The legal challenge grew out of a July 5, l999, explosion at the Gramercy facility that injured 29 workers, six of them severely. When MSHA investigators subpoenaed Kaiser documents, the company responded by moving to quash the subpoenas and challenged MSHA''s authority to act.
Earlier this year, a district court in New Orleans rejected Kaiser''s attempt, ruling that the Gramercy facility "milled" minerals and was subject to MSHA enforcement authority. Last week''s circuit court ruling affirms that judgment.
At the time of the blast, Kaiser had locked out its work force, some 400 members of the United Steelworkers of America (USWA), and replaced them with temporary workers. The labor dispute between Kaiser and the Steelworkers is in its 21st month.
The court upheld MSHA''s jurisdiction to investigate the accident, subpoena Kaiser employees and review internal documents prepared before the blast by the company''s Overpressure Protection Committee. Kaiser argued that certain subpoenaed documents were privileged information. The documents must be produced and may provide answers regarding pre-accident safety practices at Kaiser.
In the underlying enforcement case, MSHA recently levied a $533,000 fine against Kaiser, the largest in the agency''s history in any case involving a nonfatal accident. The agency issued 21 violations against Kaiser, including operating the plant beyond its limits, lack of worker training and "management''s failure to identify hazardous conditions and unsafe practices."
As reported earlier this year in the Wall Street Journal, MSHA has been conducting a special investigation of the Gramercy blast that could lead to a referral of the case to the U.S. Justice Department for a criminal investigation.

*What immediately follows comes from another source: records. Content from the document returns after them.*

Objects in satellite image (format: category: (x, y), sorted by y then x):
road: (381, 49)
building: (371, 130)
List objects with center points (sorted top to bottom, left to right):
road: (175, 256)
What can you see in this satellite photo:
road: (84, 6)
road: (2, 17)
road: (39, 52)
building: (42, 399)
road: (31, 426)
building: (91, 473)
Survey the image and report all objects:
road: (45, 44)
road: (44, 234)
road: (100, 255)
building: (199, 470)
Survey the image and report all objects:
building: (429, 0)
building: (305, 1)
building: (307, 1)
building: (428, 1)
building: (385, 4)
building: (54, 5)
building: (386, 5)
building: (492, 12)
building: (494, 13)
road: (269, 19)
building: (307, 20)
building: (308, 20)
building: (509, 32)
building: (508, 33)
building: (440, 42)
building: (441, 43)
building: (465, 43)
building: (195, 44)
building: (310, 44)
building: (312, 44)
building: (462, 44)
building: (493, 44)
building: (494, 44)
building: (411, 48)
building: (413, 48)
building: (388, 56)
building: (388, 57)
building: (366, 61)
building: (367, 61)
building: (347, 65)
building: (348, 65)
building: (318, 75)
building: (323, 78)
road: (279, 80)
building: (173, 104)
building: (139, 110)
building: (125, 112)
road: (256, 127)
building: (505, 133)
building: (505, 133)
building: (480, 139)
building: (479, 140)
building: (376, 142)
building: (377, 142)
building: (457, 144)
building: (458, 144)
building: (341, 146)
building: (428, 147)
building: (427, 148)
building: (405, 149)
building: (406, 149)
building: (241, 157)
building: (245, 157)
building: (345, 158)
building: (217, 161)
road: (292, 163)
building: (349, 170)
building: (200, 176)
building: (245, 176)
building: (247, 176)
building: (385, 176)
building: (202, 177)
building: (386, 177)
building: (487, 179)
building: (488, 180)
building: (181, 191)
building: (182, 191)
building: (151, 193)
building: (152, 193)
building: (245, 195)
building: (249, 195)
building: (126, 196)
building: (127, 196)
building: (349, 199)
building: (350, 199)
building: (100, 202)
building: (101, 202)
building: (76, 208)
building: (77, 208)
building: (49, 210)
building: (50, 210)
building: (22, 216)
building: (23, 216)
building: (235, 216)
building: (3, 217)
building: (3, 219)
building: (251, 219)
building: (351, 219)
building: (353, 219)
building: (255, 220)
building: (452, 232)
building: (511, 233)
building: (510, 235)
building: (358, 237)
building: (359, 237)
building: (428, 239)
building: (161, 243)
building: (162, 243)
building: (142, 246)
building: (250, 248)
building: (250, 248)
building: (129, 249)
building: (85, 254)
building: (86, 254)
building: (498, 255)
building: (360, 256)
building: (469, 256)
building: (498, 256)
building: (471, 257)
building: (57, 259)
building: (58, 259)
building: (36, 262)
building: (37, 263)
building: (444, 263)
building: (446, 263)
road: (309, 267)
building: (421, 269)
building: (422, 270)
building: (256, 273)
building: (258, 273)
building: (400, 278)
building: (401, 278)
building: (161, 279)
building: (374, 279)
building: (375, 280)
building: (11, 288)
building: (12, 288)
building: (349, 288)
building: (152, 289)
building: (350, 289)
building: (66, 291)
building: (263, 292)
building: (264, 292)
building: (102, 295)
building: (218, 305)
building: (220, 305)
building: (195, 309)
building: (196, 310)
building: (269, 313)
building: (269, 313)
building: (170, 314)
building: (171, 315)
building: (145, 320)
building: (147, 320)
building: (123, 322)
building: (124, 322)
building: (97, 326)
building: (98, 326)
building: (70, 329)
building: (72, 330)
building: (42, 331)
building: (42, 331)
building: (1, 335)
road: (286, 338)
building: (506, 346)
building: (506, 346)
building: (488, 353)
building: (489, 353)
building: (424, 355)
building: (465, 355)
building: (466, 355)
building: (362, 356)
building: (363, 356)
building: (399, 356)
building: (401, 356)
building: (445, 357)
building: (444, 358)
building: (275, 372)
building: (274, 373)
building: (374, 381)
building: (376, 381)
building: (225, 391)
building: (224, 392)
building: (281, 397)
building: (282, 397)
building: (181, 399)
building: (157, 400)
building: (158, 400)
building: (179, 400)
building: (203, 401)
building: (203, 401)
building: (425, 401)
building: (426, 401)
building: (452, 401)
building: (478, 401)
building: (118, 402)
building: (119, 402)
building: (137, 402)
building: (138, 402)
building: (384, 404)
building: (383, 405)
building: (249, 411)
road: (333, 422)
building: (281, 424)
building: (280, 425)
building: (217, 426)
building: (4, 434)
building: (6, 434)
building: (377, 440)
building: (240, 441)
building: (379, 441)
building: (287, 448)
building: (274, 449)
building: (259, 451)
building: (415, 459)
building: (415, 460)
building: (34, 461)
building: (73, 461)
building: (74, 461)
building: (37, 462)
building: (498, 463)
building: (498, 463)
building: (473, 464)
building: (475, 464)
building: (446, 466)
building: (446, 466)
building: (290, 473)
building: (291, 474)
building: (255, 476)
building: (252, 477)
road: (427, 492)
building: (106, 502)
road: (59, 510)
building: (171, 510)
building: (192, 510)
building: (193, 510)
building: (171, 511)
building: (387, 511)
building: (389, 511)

Kaiser suffered a second legal defeat June 12 when MSHA Administrative Law Judge Gary Melick denied its attempt to prevent the Steelworkers from intervening in the contested Gramercy citation cases.
David Foster, the Steelworkers'' lead negotiator in the Kaiser lockout, said, "The courts are making it very clear that Kaiser needs to accept responsibility for its actions. Instead of always trying to tie matters up in protracted court proceedings, Kaiser needs to get on the road to recovery by bringing Steelworkers back to work."
USWA members struck Kaiser Aluminum in response to the company''s substandard contract offer Sept. 30, 1998, and offered to return to work Jan. 13, 1999. On Jan. 14, 1999, the company locked out more than 2,900 USWA members at its plants in Gramercy, as well as in Newark, Ohio, and Tacoma and Spokane, Wash.